Riding the Wod
My husband introduced me to this piece of music today. I have it currently on my Dionysos play list because, for whatever reason, it puts me in headspace to honor Him. Today I think I played the Nirvana version something like fifty times as I painted, and it was like riding wod. A friend said to me today that she was always afraid that if she became an artist (and she is, oh her work is beautiful), she would not be able to call the talent forth at will, and one day inspiration might leave leaving her a “one hit wonder.” I assured her that there were so many ways, so many techniques, for opening oneself up to that inspiration, that creative frenzy, to wod. It was just a matter of learning them. One of the ways that I often use is music.
When I played this today, a day where I could barely walk — literally I had to be lifted out of a chair I was in so much agony because of my back and hips–the pain no longer mattered and there was only frenzy and color and the sound of spirits calling. I painted two things, powerful things all because I rode the music into the place from which wod flows and that music opened me up (1)
I can ride the wod when I’m doing spirit work for hours. My husband once cut me off after about seven hours of engaging the spirits (he did right — I hadn’t realized I’d gone into a deeply altered state. He helped me come back and get grounded again with minimal after effects). I can only ride it for an hour or two when it’s painting though. It’s a slightly different hue, a different taste, a different variety and I don’t yet have the stamina. Plus, paint has to dry and practically, it’s like having a tattoo. There’s that moment that one has to pee, or the tattoo artist goes out to smoke, and there’s a break. and the adrenaline and endorphins go away. Then starting up again really sucks. So I’m more mindful now, of the flow and rhythm of things. Everything is rhythm.
Enjoy this clip of Cobain playing a song that dates back to the early 1800s.
Notes:
1. And I never, EVER liked Nirvana before. It was 99.999999% because one of my teachers fell apart and abandoned all responsibility to her students and working group when Cobain died. She just couldn’t handle it and I didn’t understand it then. She didn’t know him. Why was she so upset? Now I realize she was a guitarist, a musician, and he was a guiding force in her lineage.

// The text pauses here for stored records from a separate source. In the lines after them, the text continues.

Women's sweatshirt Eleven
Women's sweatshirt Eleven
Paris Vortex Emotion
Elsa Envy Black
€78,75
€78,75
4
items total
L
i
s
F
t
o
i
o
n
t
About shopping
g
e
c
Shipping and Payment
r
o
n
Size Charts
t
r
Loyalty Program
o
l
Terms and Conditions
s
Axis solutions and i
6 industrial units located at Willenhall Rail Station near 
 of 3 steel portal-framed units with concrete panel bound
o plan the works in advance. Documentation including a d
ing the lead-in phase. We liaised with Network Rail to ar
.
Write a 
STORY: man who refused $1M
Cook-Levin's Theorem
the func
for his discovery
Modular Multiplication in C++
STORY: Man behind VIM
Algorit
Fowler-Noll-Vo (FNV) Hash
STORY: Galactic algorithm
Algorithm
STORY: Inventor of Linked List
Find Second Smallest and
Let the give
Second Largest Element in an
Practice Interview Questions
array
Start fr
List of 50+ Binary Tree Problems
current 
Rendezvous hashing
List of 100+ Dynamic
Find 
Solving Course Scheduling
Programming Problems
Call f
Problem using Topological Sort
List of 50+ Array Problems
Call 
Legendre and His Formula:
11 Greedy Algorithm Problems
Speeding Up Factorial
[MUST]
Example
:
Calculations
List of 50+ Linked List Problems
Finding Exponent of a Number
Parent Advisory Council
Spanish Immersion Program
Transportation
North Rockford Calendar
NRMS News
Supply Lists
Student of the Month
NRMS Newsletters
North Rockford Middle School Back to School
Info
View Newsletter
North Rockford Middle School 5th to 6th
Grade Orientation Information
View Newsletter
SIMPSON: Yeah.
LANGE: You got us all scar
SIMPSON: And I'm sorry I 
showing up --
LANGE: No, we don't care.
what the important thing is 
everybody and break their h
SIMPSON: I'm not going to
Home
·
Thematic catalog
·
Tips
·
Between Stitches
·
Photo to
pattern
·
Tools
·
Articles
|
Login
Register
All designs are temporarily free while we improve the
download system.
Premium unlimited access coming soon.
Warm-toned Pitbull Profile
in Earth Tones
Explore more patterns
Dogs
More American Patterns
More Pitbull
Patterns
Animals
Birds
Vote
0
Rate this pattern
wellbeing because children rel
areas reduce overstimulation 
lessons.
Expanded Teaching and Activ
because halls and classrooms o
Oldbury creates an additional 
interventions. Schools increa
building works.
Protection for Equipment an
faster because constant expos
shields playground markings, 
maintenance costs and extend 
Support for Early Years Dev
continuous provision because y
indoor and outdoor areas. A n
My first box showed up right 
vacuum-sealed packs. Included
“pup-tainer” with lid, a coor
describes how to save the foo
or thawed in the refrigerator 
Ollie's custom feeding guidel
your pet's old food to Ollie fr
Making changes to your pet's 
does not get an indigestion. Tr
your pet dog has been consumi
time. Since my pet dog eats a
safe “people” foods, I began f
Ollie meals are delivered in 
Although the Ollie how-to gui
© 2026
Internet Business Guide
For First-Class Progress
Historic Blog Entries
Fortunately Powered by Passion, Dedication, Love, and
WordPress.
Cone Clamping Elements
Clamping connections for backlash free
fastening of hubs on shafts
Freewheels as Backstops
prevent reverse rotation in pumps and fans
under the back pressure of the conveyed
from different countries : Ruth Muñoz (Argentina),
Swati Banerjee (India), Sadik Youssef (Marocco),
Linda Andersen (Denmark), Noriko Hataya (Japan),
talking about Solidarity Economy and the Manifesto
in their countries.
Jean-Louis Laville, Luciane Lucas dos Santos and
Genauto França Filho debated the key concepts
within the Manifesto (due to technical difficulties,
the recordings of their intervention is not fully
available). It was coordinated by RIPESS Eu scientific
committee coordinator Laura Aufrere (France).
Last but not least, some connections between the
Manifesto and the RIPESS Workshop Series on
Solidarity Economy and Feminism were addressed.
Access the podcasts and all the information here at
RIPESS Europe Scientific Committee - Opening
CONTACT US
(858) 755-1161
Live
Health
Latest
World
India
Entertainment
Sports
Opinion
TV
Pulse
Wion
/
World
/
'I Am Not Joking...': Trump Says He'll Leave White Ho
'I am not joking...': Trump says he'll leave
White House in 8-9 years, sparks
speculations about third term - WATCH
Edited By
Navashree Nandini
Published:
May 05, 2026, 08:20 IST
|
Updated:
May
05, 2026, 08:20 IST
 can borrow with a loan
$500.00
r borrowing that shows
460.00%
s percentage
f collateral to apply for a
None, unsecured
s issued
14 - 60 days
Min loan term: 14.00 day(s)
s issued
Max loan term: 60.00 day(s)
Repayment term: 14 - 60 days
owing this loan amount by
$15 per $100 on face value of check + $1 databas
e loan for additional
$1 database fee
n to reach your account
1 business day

Posted on September 6, 2022, in Uncategorized and tagged Art, Bacchic Things, lineage, Music, Painting, spiritwork. Bookmark the permalink. 2 Comments.
I never knew Nirvana had performed this piece, or that it was that old! My favourite version is by Janel Drewis. It’s from the Walking Dead games but so beautiful.
My current inspiration piece for when I’m writing is Heilung’s ‘Anoana’
LikeLiked by 1 person
I love the Drewis version too and anything by Heilung puts me right down into an altered state! great suggestions.